Saturday, December 04, 2021

[dzyomchb] symmetrically distributing points on a hypersphere

the vertices of a geodesic polyhedron distribute points evenly and symmetrically around a sphere (2-sphere, embedded in 3 dimensions).  it is pretty.

is there an analogous family of pretty distributions of points on the 3-sphere, embedded in 4 dimensions?

when there are many vertices on a 2-sphere, the vertex figure around most vertices is a hexagon, reflecting the optimality of hexagonal close packing of discs on a plane.

on the 3-sphere, we analogously expect most vertices to be packed as if at the centers of spheres in a fcc or hcp close packing.  assuming fcc because it has more symmetry, most Voronoi cells around vertices will be approximate rhombic dodecahedra.

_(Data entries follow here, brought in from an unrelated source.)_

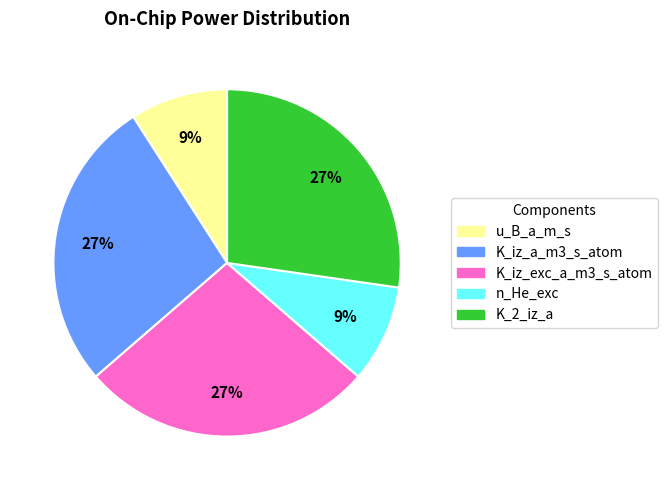

Which has a higher value, K_iz_a_m3_s_atom or u_B_a_m_s?

K_iz_a_m3_s_atom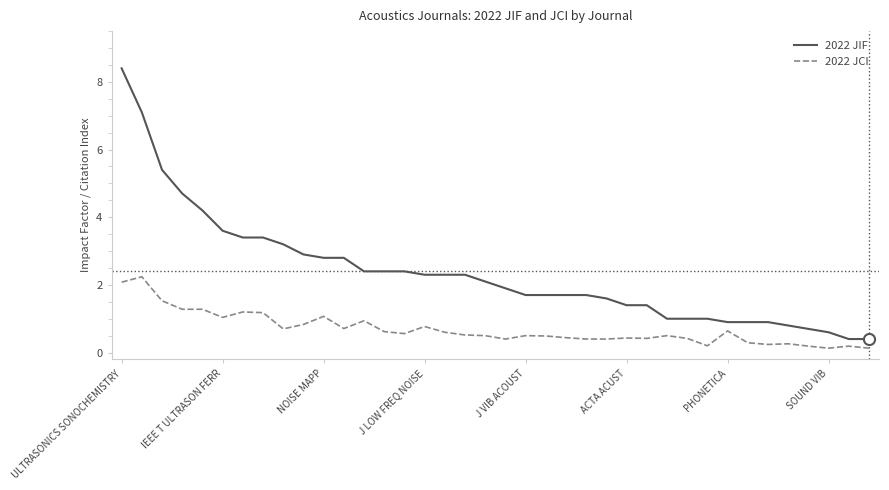

What are all the series names shown in the legend?

2022 JIF, 2022 JCI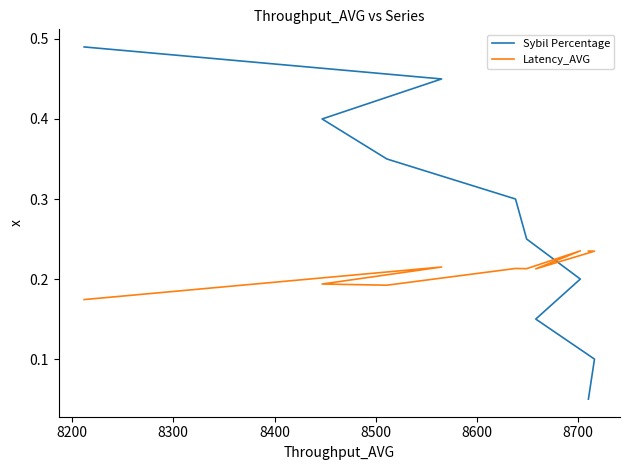

List the series in order of their peak value, highest first.

Sybil Percentage, Latency_AVG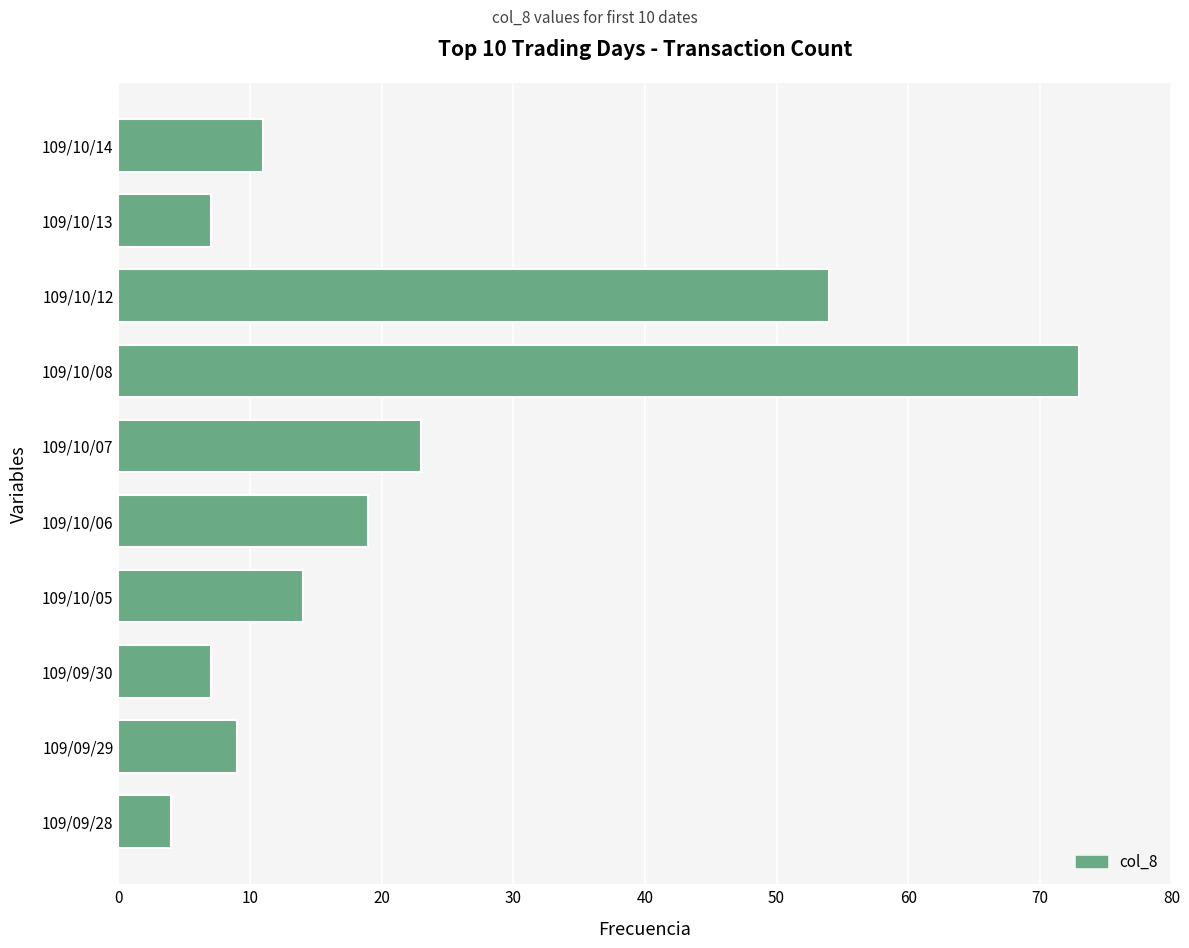

What is the minimum value shown in the chart?

4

on the 2-sphere, for any geodesic polyhedron based on the icosahedron, there are 12 special vertices surrounded by only 5 triangles, not 6.  the Voronoi cell around such a vertex is a pentagon.

what is the maximum symmetry the analogous 4D geodesic polytope can have?  is it the symmetry of the 600-cell?  or the tesseract?  what polyhedron is the Voronoi cell around weird vertices, and how does that polyhedron connect to the rhombic dodecahedra that make up most of the cells?  it probably needs quadrilateral faces.

maybe it has to be the symmetry of the tesseract, and the weird vertices are surrounded by cubes, and the rhombic faces of the rhombic dodecahedra get distorted into squares to meet the faces of the cubes.  all this is wild speculation.

what happens on 4-spheres (in 5D) and beyond?  we remain interested only in pretty distributions of points.  high density lattice packings of identical hyperspheres in Euclidean spaces of various (low) dimensions are known.  for large numbers of points on an N-sphere, distortions of these sphere packings will form "most" of the points on the hypersphere.

in higher dimensions, regular polytopes become boring: only the symmetry of the hypercube is available.  but maybe asking that the symmetry of a point distribution have the symmetry of a regular polytope asks too much.  for example, the E8 polytope and its associated symmetry are not regular.